On se souvient que les chiffres avaient interpellé toute la sphère politique à l’époque de leurs sorties. 50 % des Français nés après 1980 se disaient prêts à quitter la France pour aller tenter l’expérience de l’étranger. Depuis 2008, le taux d’expatriation chez les 18-25 ans a augmenté de 14 %. Ils sont près de 150 000 de cette tranche d’âge à vivre à l’étranger. En tout, les Français sont 2 millions à travailler en dehors de l’hexagone, et d’après les études menées sur le sujet, ce nombre devrait croître de 50 % dans les prochaines années.

Si cette fuite des cerveaux touche toutes les catégories socio-professionnelles, les ingénieurs sont plus de 15 % à avoir choisi l’étranger pour travailler. Et l’internationalisation des parcours universitaires n’est pas étrangère à ce choix final des jeunes diplômés. Les stages à l’étranger sont désormais monnaie courante et certains étudiants y retournent dès qu’ils ont leur diplôme en poche.

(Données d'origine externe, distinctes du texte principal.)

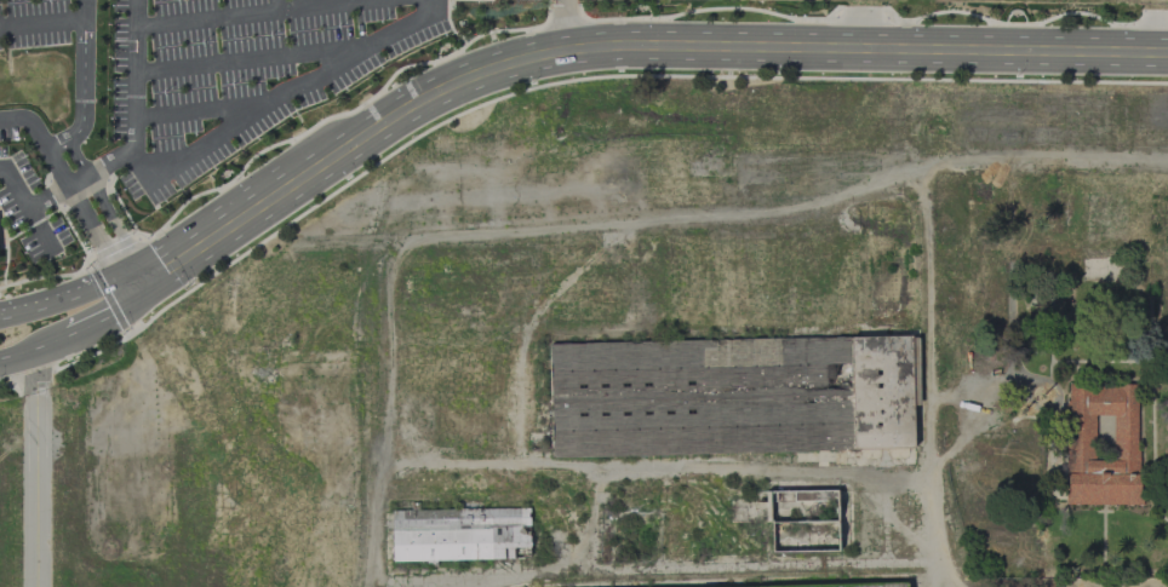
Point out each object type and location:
road: (336, 5)
road: (546, 15)
road: (211, 17)
parking lot: (33, 23)
road: (41, 23)
road: (565, 24)
road: (450, 25)
road: (442, 43)
road: (620, 48)
road: (254, 58)
road: (82, 72)
parking lot: (236, 74)
road: (134, 76)
road: (279, 95)
road: (200, 108)
road: (30, 122)
road: (58, 144)
road: (252, 156)
road: (222, 171)
road: (79, 179)
road: (14, 187)
road: (96, 194)
parking lot: (28, 203)
road: (78, 205)
road: (779, 207)
road: (66, 218)
road: (38, 229)
road: (130, 238)
road: (4, 260)
road: (127, 267)
road: (63, 274)
road: (112, 286)
road: (105, 297)
road: (44, 303)
road: (106, 315)
road: (50, 341)
road: (16, 354)
road: (928, 371)
building: (730, 395)
building: (1125, 437)
road: (720, 467)
road: (34, 468)
building: (803, 521)
building: (459, 534)
road: (698, 564)
road: (944, 575)
building: (845, 584)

Les destinations privilégiées des jeunes Français sont la Suisse, l’Allemagne et les États-Unis. Mais d’autres pays, peut-être plus exotiques comme les BRICS (Brésil, Russie, Inde, Chine et Afrique du Sud), commencent à remporter les faveurs des étudiants et ingénieurs. La raison est assez simple à trouver et l’Unesco l’avait annoncé dès 2010 ; il existe une réelle pénurie d’ingénieurs partout dans le monde. Les entreprises américaines disent avoir 30 % de postes vacants et leur marché intérieur ne suffit plus. L’Allemagne manque de 100 000 spécialistes et l’Inde prévoit un besoin de pas moins de 8 millions d’ingénieurs d’ici à 2020. Dans ces conditions, on comprend que la morosité française ambiante n’incite pas les étudiants formés en France à rester au pays.

De plus, même si les entreprises françaises commencent à s’aligner sur les salaires proposés à l’étranger, les postes sont surtout disponibles dans l’industrie, et les ingénieurs préfèrent le bureau à l’usine. Il ne faut pas oublier non plus, outre le salaire, que les entreprises américaines et allemandes savent offrir des avantages en nature à leurs ingénieurs immigrés, pour un coût de la vie moindre. Est-ce que les entreprises françaises ont bien compris que le recrutement des ingénieurs (surtout Français, très apprécié à l’étranger) était une véritable guerre pour l’innovation ?

Néanmoins, on pourra pondérer ces chiffres par le fait qu’un grand nombre des ingénieurs français travaillant à l’étranger le font pour des entreprises françaises installées à l’étranger. Et par le fait que de nombreux étudiants étrangers viennent garnir les bancs des universités françaises, avant d’y rester pour travailler.

Finalement, ce qui est vrai pour la France, est également vrai pour les autres pays.